In the copy, every line of the material that follows must appear exactly, and no pictures should.

Start of Information supplied

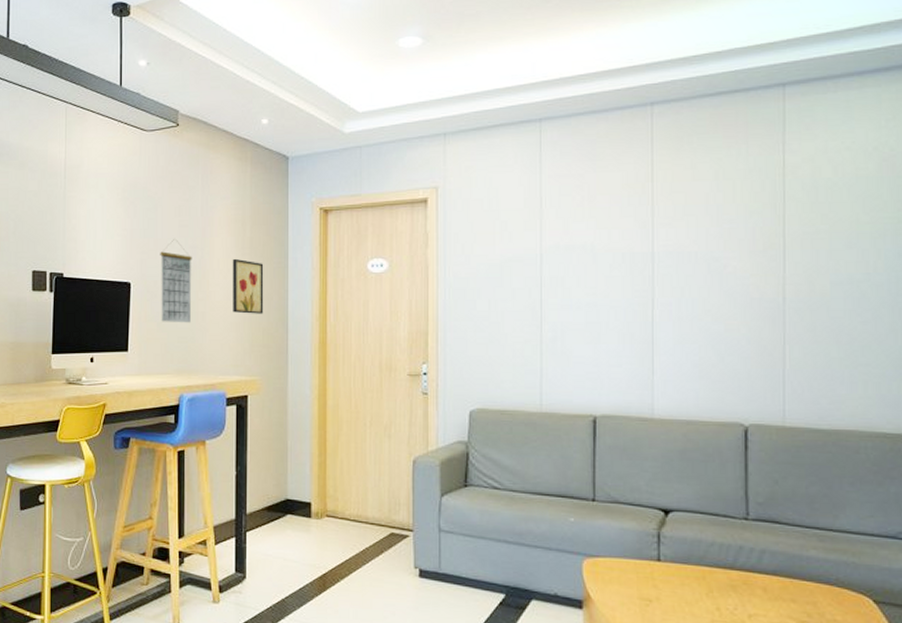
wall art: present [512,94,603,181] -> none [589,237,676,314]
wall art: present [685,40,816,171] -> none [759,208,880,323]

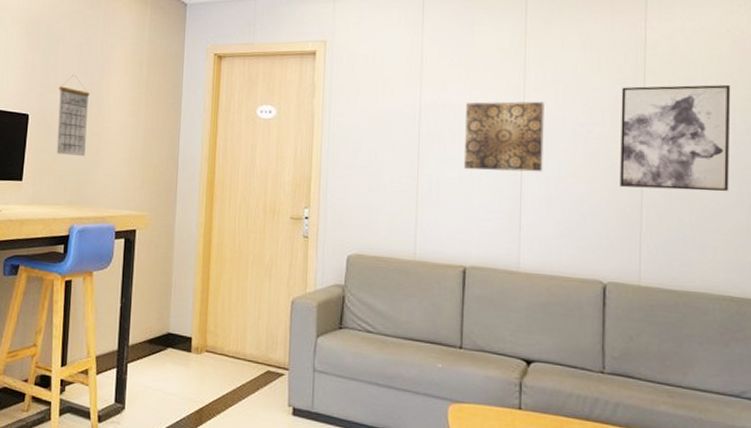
wall art: present [232,258,264,314] -> none [126,97,158,152]
wall art: none [589,237,676,314] -> present [463,101,544,172]
wall art: none [759,208,880,323] -> present [620,85,731,192]

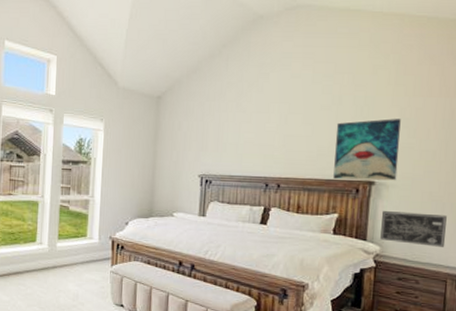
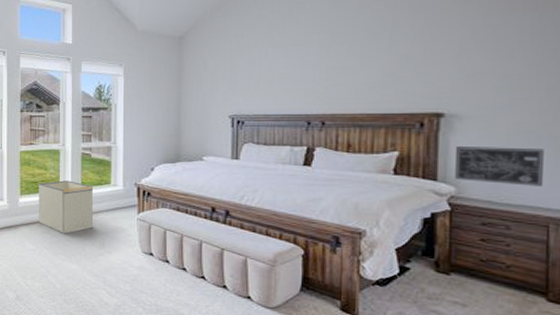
storage bin: none [14,232,70,285] -> present [39,180,94,233]
wall art: present [333,118,401,181] -> none [390,40,474,114]

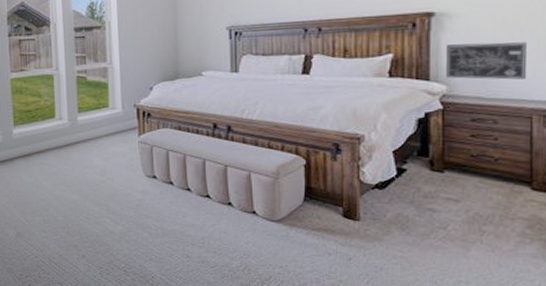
storage bin: present [39,180,94,233] -> none [33,107,94,163]

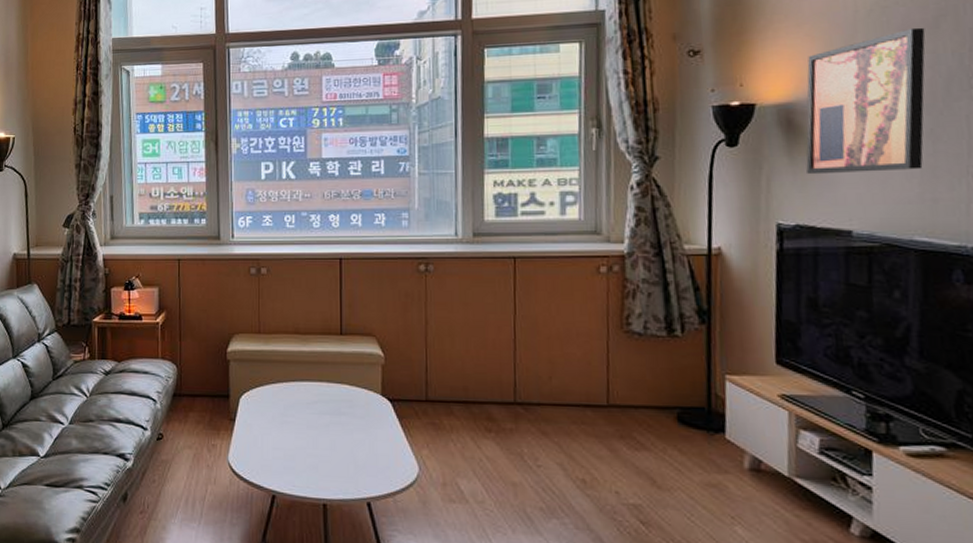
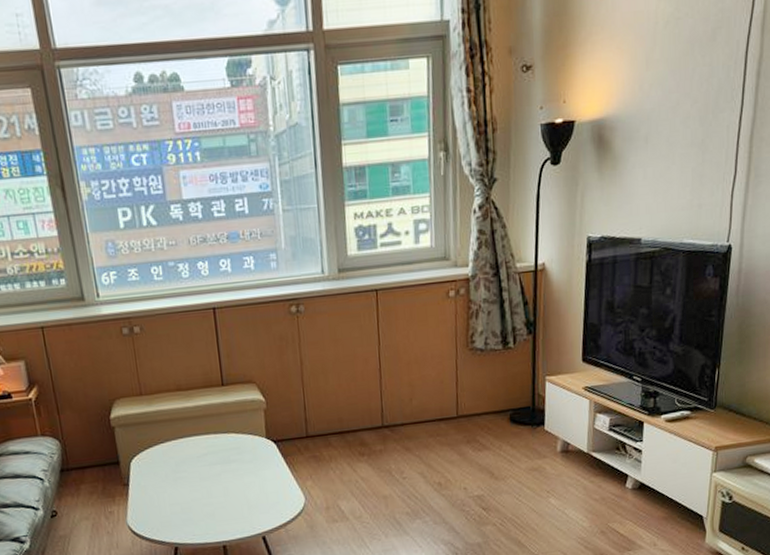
wall art: present [806,27,926,175] -> none [611,39,706,189]

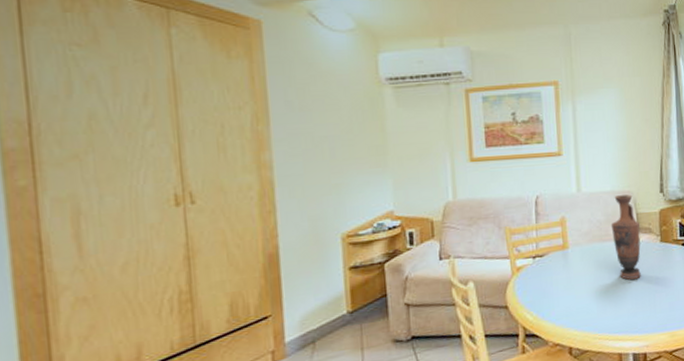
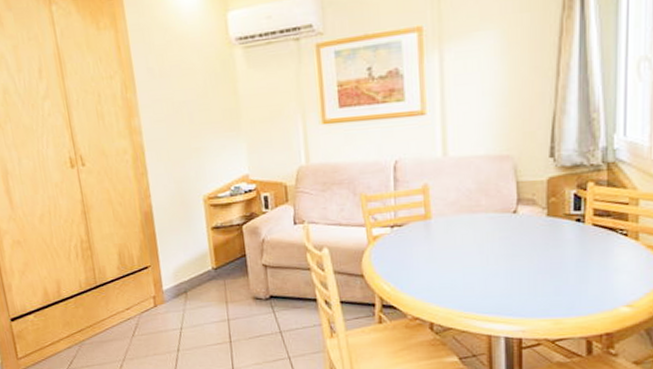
vase: present [611,194,641,280] -> none [483,159,520,257]

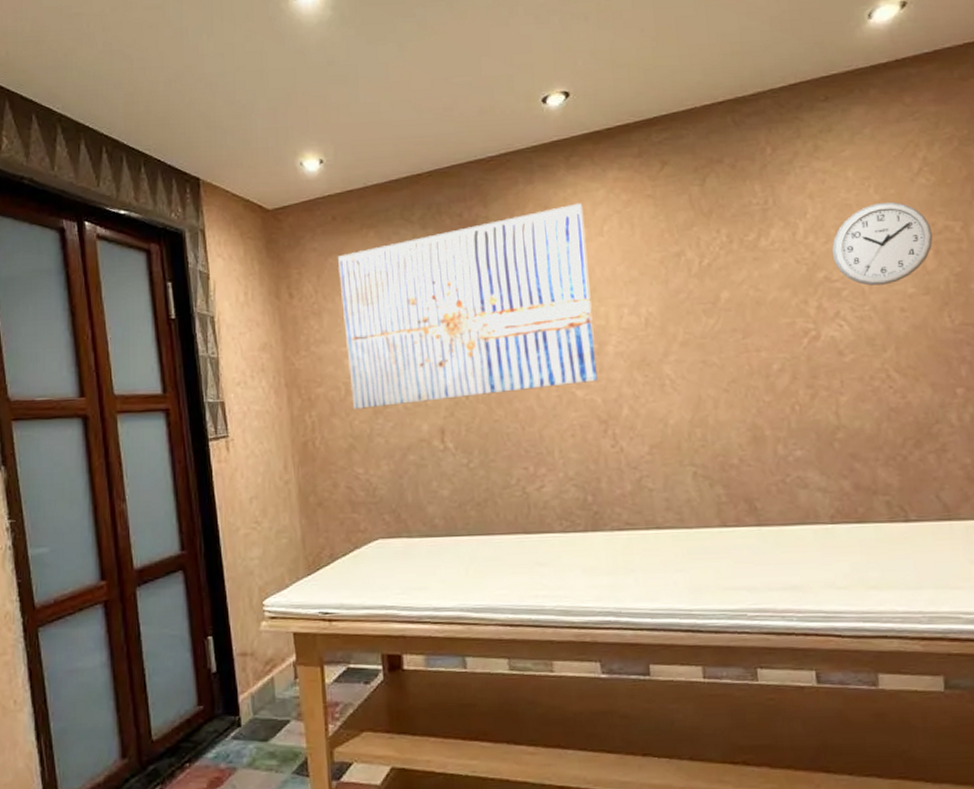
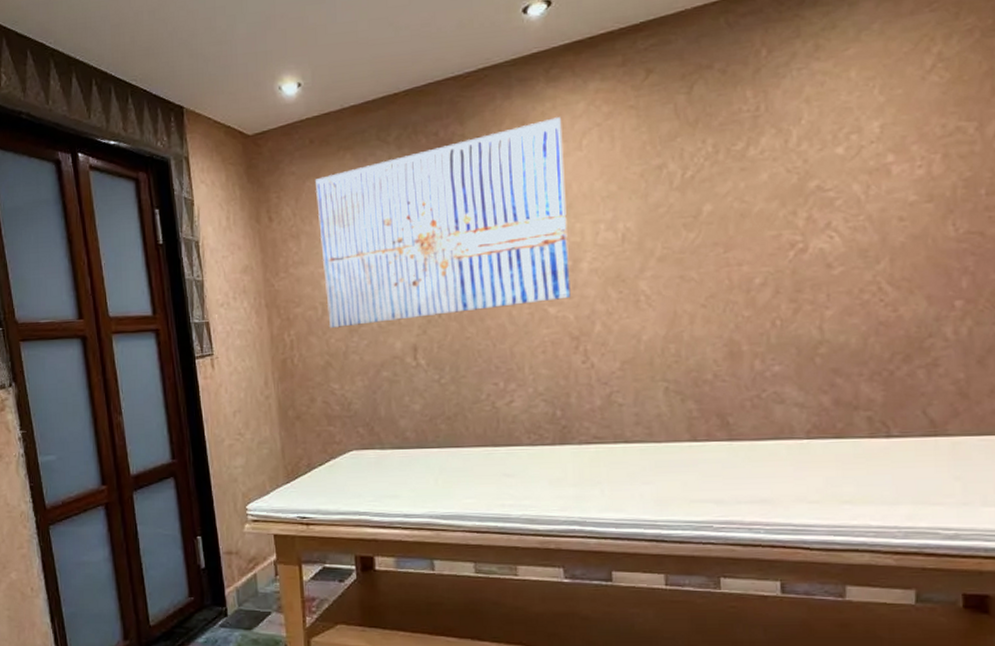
wall clock: present [831,201,933,286] -> none [826,102,943,194]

End of Information supplied

Task result —
wall art: present [512,94,603,181] -> none [589,237,676,314]
wall art: present [685,40,816,171] -> none [759,208,880,323]

wall art: present [232,258,264,314] -> none [126,97,158,152]
wall art: none [589,237,676,314] -> present [463,101,544,172]
wall art: none [759,208,880,323] -> present [620,85,731,192]

storage bin: none [14,232,70,285] -> present [39,180,94,233]
wall art: present [333,118,401,181] -> none [390,40,474,114]

storage bin: present [39,180,94,233] -> none [33,107,94,163]

wall art: present [806,27,926,175] -> none [611,39,706,189]

vase: present [611,194,641,280] -> none [483,159,520,257]

wall clock: present [831,201,933,286] -> none [826,102,943,194]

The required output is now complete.